(Items from a dataset)
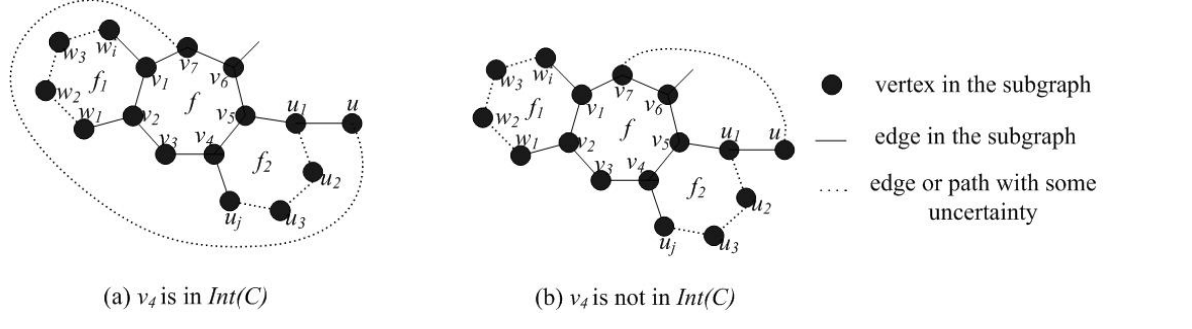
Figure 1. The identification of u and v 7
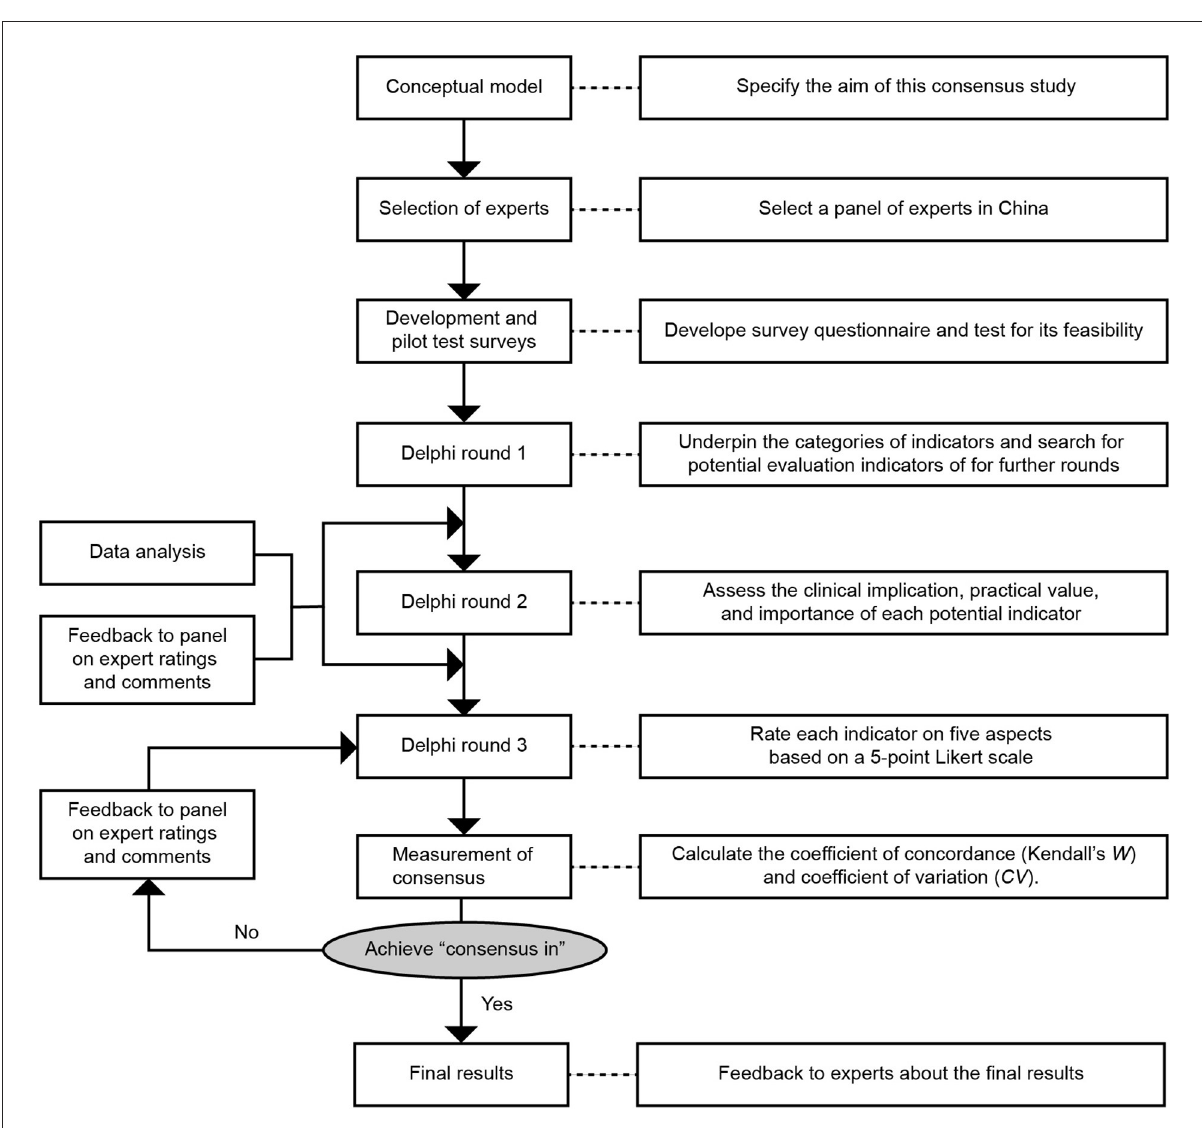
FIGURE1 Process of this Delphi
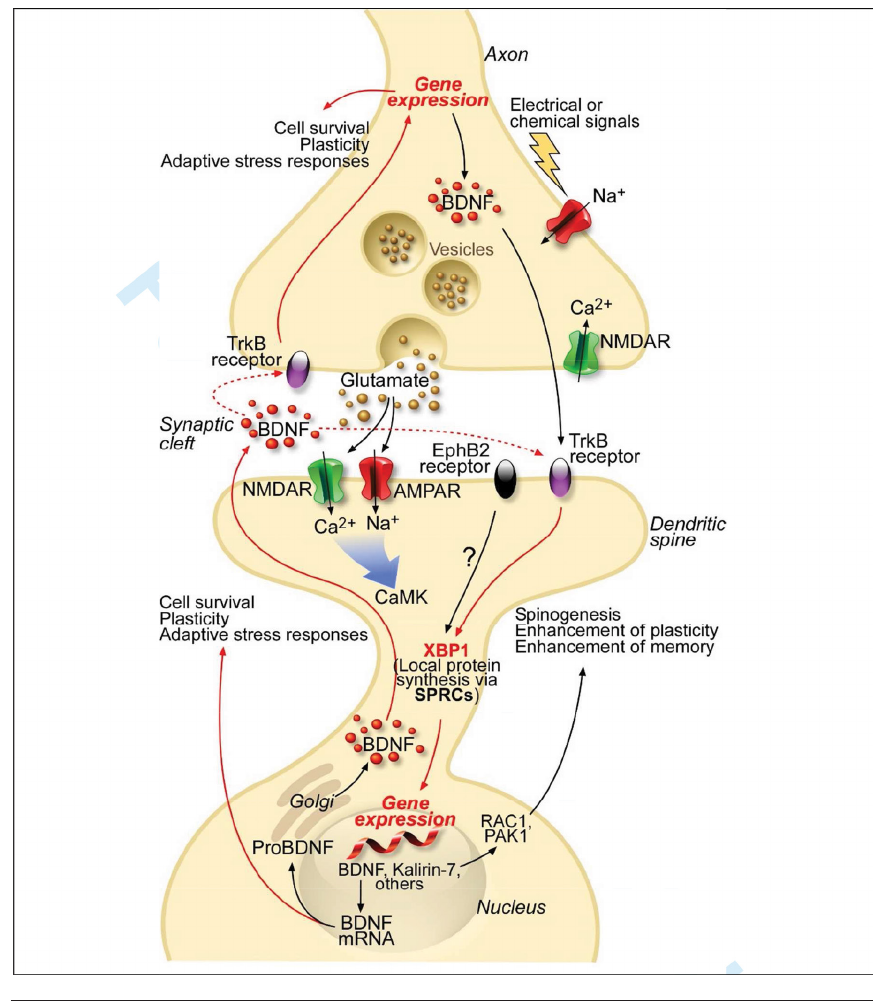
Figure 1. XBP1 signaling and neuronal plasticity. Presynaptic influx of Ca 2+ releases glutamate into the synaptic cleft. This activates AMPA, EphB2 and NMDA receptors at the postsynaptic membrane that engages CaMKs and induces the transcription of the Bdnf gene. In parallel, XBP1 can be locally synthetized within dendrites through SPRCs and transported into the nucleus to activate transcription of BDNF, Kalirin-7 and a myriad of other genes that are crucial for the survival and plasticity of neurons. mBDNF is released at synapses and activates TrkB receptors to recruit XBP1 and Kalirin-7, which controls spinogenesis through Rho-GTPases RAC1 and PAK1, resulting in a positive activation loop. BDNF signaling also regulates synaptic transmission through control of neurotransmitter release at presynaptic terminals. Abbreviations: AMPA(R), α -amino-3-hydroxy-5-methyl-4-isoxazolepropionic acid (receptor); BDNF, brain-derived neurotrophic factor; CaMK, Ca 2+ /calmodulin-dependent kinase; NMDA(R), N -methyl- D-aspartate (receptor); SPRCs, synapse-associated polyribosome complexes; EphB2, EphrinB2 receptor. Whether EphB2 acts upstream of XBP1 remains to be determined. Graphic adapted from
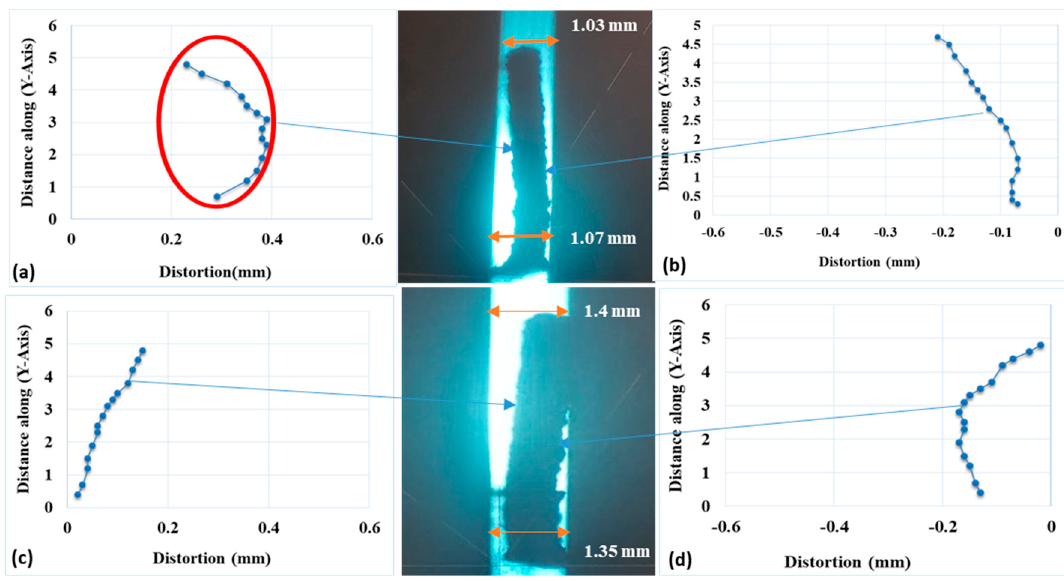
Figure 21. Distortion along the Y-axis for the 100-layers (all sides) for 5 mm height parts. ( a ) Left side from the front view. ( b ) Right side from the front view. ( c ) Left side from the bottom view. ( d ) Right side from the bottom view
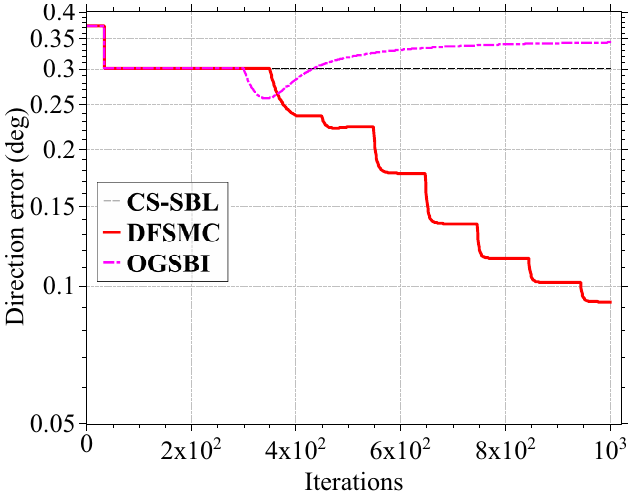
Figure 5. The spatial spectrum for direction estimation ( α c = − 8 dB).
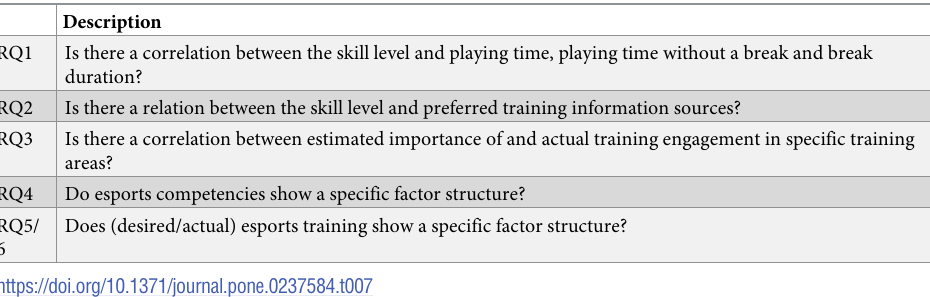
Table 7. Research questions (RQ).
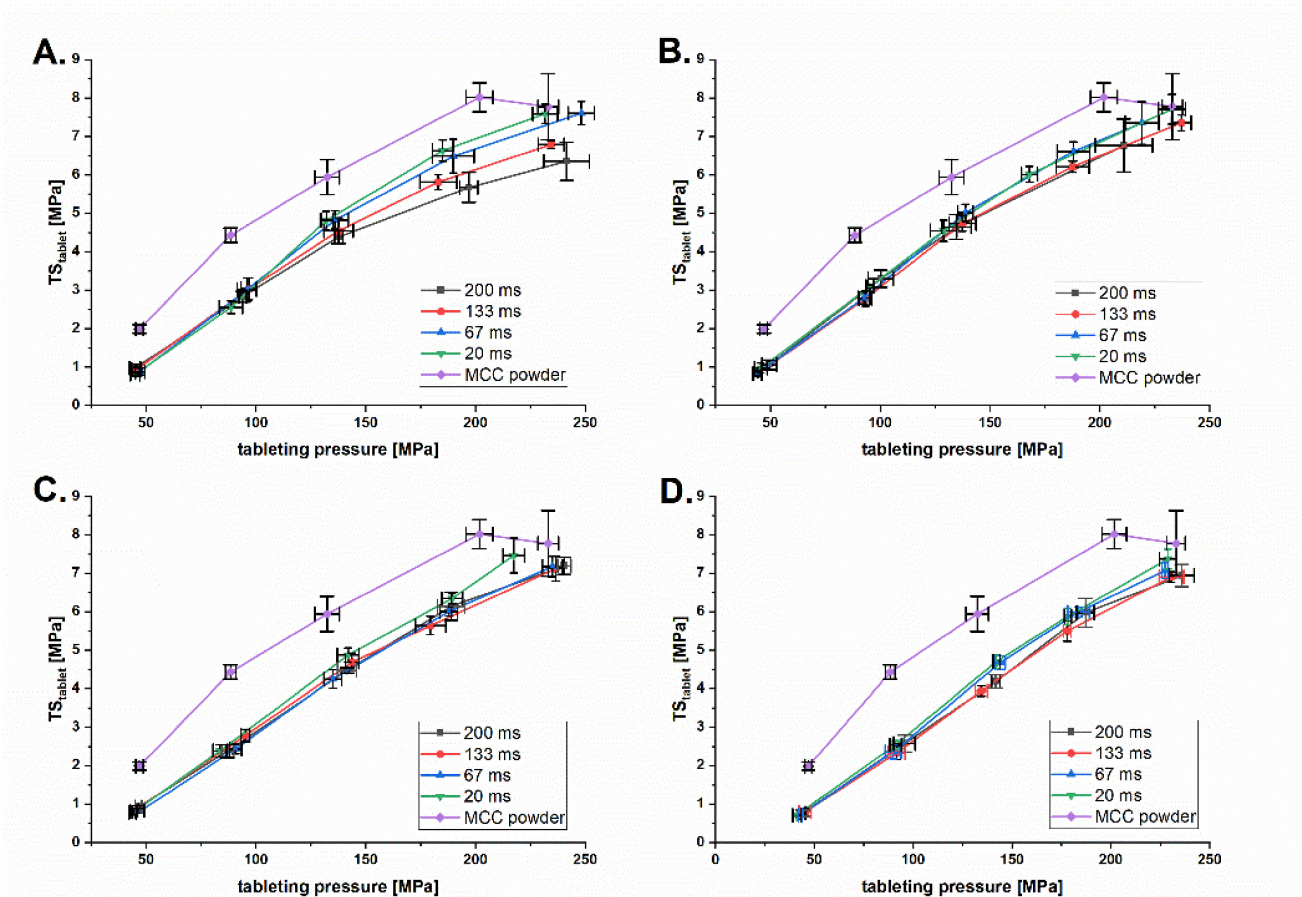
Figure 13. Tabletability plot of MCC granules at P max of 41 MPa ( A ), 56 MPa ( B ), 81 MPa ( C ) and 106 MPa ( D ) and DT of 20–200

◆ **What you need to do**:
An exact retyping of each record, with no pictures, is the answer required.

◆ **Answer box**:
Figure 1. The identification of u and v 7
FIGURE1 Process of this Delphi
Figure 1. XBP1 signaling and neuronal plasticity. Presynaptic influx of Ca 2+ releases glutamate into the synaptic cleft. This activates AMPA, EphB2 and NMDA receptors at the postsynaptic membrane that engages CaMKs and induces the transcription of the Bdnf gene. In parallel, XBP1 can be locally synthetized within dendrites through SPRCs and transported into the nucleus to activate transcription of BDNF, Kalirin-7 and a myriad of other genes that are crucial for the survival and plasticity of neurons. mBDNF is released at synapses and activates TrkB receptors to recruit XBP1 and Kalirin-7, which controls spinogenesis through Rho-GTPases RAC1 and PAK1, resulting in a positive activation loop. BDNF signaling also regulates synaptic transmission through control of neurotransmitter release at presynaptic terminals. Abbreviations: AMPA(R), α -amino-3-hydroxy-5-methyl-4-isoxazolepropionic acid (receptor); BDNF, brain-derived neurotrophic factor; CaMK, Ca 2+ /calmodulin-dependent kinase; NMDA(R), N -methyl- D-aspartate (receptor); SPRCs, synapse-associated polyribosome complexes; EphB2, EphrinB2 receptor. Whether EphB2 acts upstream of XBP1 remains to be determined. Graphic adapted from
Figure 21. Distortion along the Y-axis for the 100-layers (all sides) for 5 mm height parts. ( a ) Left side from the front view. ( b ) Right side from the front view. ( c ) Left side from the bottom view. ( d ) Right side from the bottom view
Figure 5. The spatial spectrum for direction estimation ( α c = − 8 dB).
Table 7. Research questions (RQ).
Figure 13. Tabletability plot of MCC granules at P max of 41 MPa ( A ), 56 MPa ( B ), 81 MPa ( C ) and 106 MPa ( D ) and DT of 20–200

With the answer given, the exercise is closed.